*Data for processing:*
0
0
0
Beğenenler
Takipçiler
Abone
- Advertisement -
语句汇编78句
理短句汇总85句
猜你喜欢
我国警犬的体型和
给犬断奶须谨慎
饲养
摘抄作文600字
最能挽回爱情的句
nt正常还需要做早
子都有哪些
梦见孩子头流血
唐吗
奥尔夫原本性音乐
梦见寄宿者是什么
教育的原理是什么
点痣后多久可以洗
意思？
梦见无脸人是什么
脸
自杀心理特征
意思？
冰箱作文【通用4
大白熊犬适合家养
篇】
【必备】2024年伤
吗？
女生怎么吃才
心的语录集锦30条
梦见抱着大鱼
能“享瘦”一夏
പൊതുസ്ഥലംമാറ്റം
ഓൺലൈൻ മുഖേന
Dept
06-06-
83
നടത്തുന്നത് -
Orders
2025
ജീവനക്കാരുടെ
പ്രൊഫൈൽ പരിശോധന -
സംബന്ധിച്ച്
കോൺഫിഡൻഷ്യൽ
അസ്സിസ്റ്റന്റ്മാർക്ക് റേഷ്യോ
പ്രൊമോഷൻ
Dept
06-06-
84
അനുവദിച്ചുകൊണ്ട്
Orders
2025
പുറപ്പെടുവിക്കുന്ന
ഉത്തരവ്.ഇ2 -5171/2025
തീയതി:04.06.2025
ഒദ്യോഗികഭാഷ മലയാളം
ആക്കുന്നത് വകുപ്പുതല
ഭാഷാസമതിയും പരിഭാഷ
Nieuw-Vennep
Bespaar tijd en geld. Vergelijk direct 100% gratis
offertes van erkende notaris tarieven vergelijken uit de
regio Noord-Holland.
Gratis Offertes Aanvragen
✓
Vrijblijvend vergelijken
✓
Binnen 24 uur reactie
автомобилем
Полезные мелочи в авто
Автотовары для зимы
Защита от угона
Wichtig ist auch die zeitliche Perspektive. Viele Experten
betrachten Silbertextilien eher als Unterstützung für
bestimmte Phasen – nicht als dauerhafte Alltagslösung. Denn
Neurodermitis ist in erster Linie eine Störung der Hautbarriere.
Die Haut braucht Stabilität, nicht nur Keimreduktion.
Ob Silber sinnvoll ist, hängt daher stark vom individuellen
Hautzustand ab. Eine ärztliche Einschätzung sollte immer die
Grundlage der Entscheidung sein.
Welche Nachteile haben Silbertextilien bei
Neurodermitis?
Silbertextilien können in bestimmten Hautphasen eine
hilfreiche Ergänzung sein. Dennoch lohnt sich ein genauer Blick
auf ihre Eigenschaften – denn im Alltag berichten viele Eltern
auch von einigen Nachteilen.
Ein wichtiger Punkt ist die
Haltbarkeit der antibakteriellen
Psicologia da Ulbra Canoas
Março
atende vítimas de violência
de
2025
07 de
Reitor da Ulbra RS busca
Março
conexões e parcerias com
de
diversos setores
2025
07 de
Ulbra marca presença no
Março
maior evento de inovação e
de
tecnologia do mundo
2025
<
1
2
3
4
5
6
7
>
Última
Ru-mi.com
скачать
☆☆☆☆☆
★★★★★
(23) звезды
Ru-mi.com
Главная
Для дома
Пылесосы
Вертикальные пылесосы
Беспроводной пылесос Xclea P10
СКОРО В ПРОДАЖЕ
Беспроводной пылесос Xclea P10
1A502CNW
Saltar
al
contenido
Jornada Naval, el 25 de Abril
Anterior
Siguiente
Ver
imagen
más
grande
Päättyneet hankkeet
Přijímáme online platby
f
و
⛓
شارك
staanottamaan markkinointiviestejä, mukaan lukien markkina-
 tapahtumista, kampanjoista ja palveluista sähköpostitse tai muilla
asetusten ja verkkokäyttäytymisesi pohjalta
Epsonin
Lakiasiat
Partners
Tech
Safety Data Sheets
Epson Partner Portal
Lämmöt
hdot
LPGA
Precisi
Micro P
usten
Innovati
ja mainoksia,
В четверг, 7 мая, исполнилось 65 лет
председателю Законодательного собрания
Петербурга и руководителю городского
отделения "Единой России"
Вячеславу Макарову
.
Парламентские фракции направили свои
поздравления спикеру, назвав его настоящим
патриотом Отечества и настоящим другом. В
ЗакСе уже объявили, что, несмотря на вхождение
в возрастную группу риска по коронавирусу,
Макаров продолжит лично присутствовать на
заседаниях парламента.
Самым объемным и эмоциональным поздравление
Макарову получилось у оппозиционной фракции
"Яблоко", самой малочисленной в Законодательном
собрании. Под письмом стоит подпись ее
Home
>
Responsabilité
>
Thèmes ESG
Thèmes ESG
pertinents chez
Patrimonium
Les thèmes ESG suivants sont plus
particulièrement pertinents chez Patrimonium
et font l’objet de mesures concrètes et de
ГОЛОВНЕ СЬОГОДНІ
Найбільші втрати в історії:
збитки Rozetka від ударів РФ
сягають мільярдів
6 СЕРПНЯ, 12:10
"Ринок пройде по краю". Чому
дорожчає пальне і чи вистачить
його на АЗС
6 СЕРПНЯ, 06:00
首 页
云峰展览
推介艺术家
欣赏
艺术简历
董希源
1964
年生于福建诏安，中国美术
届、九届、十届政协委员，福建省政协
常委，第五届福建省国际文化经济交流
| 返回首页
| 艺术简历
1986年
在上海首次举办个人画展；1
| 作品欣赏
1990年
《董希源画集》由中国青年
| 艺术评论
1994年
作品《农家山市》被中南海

*Work instructions:* Scan the listing for the string "nicht". Copy each line that has it.

*Completed exercise:*
bestimmte Phasen – nicht als dauerhafte Alltagslösung. Denn
Die Haut braucht Stabilität, nicht nur Keimreduktion.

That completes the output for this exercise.